DALLAS (AP) - Texas is king of the hill when it comes to corporate
headquarters.
The Lone Star State passed New York as home to the most big companies in the
latest list compiled by Fortune magazine.
Texas now boasts 58 headquarters, three more than New York, the previous No.
1, and California, with 52.
Business experts say it's a matter of simple economics -- Texas attracts
companies with its low taxes, affordable land and large labor force.
"Cost is overwhelmingly the No. 1 driver," said Albert W. Niemi Jr., dean of
the business school at Southern Methodist University, who wrote his doctoral
thesis about companies leaving the Northeast for the Sun Belt 30 years ago.
Irving-based Exxon Mobil Corp. remained the biggest Texas-headquartered
company by 2007 revenue, and No. 2 nationally, behind Wal-Mart Stores Inc. Exxon
Mobil, however, was more profitable, earning $40.6 billion.
Four of the largest six corporations in Texas last year were oil companies,
but the state's economy is more diverse than it was a generation ago.
Other Texas companies on the magazine's list include technology, such as
Dell Inc., three of the nation's biggest airlines, two of the biggest
homebuilders, an insurer, a hospital company and the largest garbage hauler
around.
Texas has been attracting big companies from out of state for nearly three
decades, including American Airlines in 1979. Exxon -- before it bought Mobil --
and J.C. Penney Co. arrived in the following decade. All three came from New
York.
In recent years, Fortune 500 companies such as Tenet Healthcare Corp. and --
just last year -- engineering and construction company Fluor Corp. moved in from
California.
The reverse Gold Rush from California to Texas has concerned West Coast
officials for years. In 2004, consultant Bain & Co. surveyed big companies for a
California business group and found that half planned to shift jobs out of state
or at least stop expanding in California because of high costs, including taxes.
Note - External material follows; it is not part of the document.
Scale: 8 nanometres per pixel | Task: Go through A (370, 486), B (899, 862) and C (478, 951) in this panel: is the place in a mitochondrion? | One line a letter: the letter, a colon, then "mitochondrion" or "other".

Of that group, 27 percent said they would go to Texas, more than any other
state.
Lyssa Jenkens, chief economist for the Greater Dallas Chamber of Commerce,
said there is a snowball effect -- once a few big companies move in, others
follow.
"If you move to Dallas-Fort Worth or Houston, you're in the company of other
large companies," she said. "They like to be near each other because there are
all kinds of services for corporate headquarters -- law, accounting,
engineering, (information technology) services."
Some companies look at Texas but walk away. The state engaged in a very
public courtship of Boeing Co. in 2001 but lost to Chicago.